Ademola Okulaja
- Okulaja with the German national team

Personal information
- Born: 10 July 1975 Lagos, Nigeria
- Died: 17 May 2022 (aged 46) Berlin, Germany
- Nationality: German
- Listed height: 2.06 m (6 ft 9 in)
- Listed weight: 107 kg (236 lb)

Career information
- College: North Carolina (1995–1999)
- NBA draft: 1999: undrafted
- Playing career: 1999–2009
- Position: Power forward

Career history
- 1999–2000: ALBA Berlin
- 2000–2001: Girona
- 2001–2002: FC Barcelona
- 2002–2003: Unicaja Málaga
- 2003–2004: Girona
- 2004: Benetton Treviso
- 2004–2005: Pamesa Valencia
- 2005–2006: RheinEnergie Köln
- 2006–2007: Khimki Moscow
- 2007: Etosa Alicante
- 2007–2009: Brose Baskets

Career highlights
- EuroBasket rebounding leader (2003); First-team All-ACC (1999);
- Stats at Basketball Reference

= Ademola Okulaja =

German basketball player (1975–2022)

Ademola Okulaja (10 July 1975 – 17 May 2022) was a German professional basketball player.

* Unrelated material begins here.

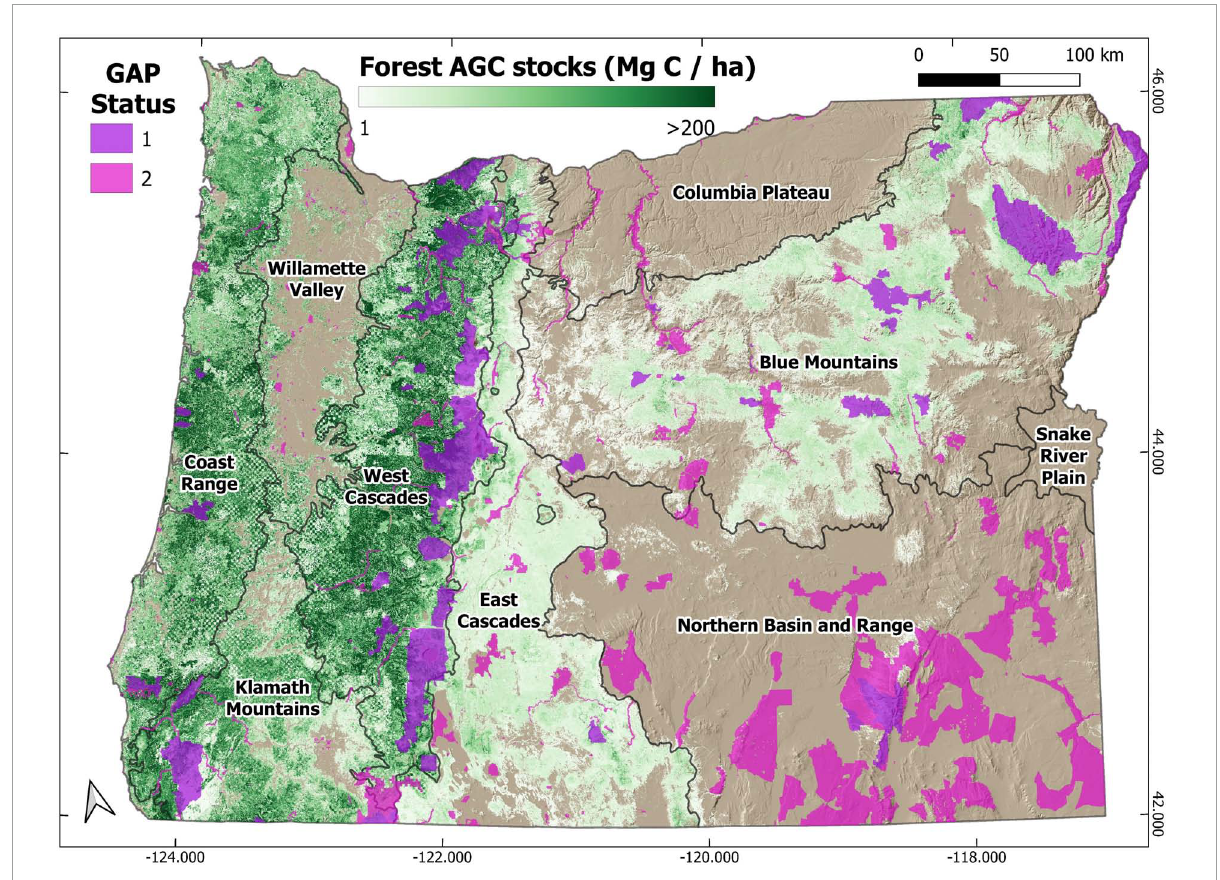
FIGURE1 Current protected lands and forest aboveground carbon stocks across Oregon. Protected lands depicted here are assigned GAP Analysis Project (GAP) Status 1 or 2 by the Protected Areas Database of the United States (PAD-US v. 2.1) (USGS GAP, 2020) and include both forestlands and non-forestlands. These statuses characterize areas with permanent protection from anthropogenic conversion of natural land cover. Forest aboveground carbon stocks (Mg C ha − 1 ) in 2017 were spatially modeled from inventory measurements, satellite remote sensing, and environmental data (Landscape Ecology Modeling Mapping and Analysis (Lemma) Team,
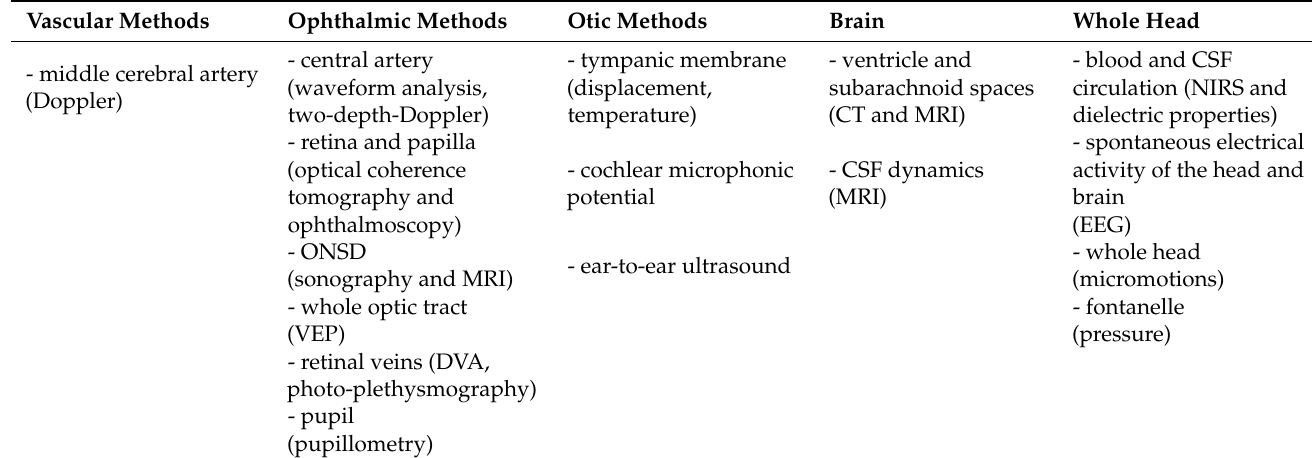
Table 1. Anatomical key structures and methods (in brackets) for measurements.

The last team he played for were the Brose Baskets of the Basketball Bundesliga. After his playing career, he became an agent for NBA player Dennis Schröder.

A 2.06 m forward, Okulaja received 172 caps for the German national team, serving as a team captain for many years and winning bronze at the 2002 World Championships. He played college basketball in the United States at North Carolina and flirted briefly with the NBA before moving on to a successful career in Europe.

==Early life==
The son of a German mother and a Nigerian father, Okulaja was born in Nigeria but moved to Berlin with his family at the age of three. In 1995, he graduated from John F. Kennedy School in Berlin, before enrolling at the University of North Carolina.

==Collegiate career==
Okulaja played college basketball at North Carolina from 1995 to 1999. During the 1997–98 NCAA season, he was a member of new coach Bill Guthridge's successful "six starters" rotation with Antawn Jamison, Vince Carter, Ed Cota, Shammond Williams and Makhtar N'Diaye. In his senior season, he was named MVP of the Tar Heels basketball team and won a spot on the 1998–99 All-Atlantic Coast Conference First Team. Okulaja was the first player in the history of UNC basketball who led the squad in scoring, rebounding, three-pointers made and steals.

==Professional career==
Okulaja played professionally for a variety of Euroleague teams, including ALBA Berlin in the 1994–95 season winning the FIBA Korać Cup and again in 1999–00, and later RheinEnergie Köln (2006–07) in Germany; CB Girona (2000–01 and 2003–04), Barcelona (2001–02), Unicaja Malaga (2002–03) and Pamesa Valencia (2004–05) in Spain; and Benetton Treviso in Italy (2004). His ALBA Berlin team won the 1999–00 German national (Bundesliga) championship. He won the "Rookie of the Year" award with Girona and was an All-League First Team selection that year. In 2002, he won the award for "Most Spectacular Player" at the Spanish All-Star Game.

Okulaja had three different attempts to join the NBA; his first training camp experience was with the Philadelphia 76ers, then with the San Antonio Spurs and finally the Utah Jazz, but was unable to make an NBA roster.

In 2008, Okulaja was diagnosed with a spinal tumor and had to go into a one-year therapy. After it proved to be successful, he played one more season for the Brose Baskets.

In July 2010, he announced his retirement from professional basketball.

===German national team===
Okulaja was also team captain of the Germany national team and one of the key figures of the team, alongside Dirk Nowitzki and Patrick Femerling. He played with the team at the European Championships in 1995, 1997, 1999 and 2001. He competed with the German national team at the 2002 FIBA World Basketball Championship in the US, winning bronze, and in Japan at the 2006 FIBA World Basketball Championship.

== Post-playing career ==
Okulaja worked as analyst and commentator at Sport1, a German sports channel.

He founded Pro4Pros, a sports consulting company, and then became director of the German office of Octagon, a sports and entertainment company.

Okulaja died on 17 May 2022 in Berlin. He is survived by his life partner Bintia Bangura and children.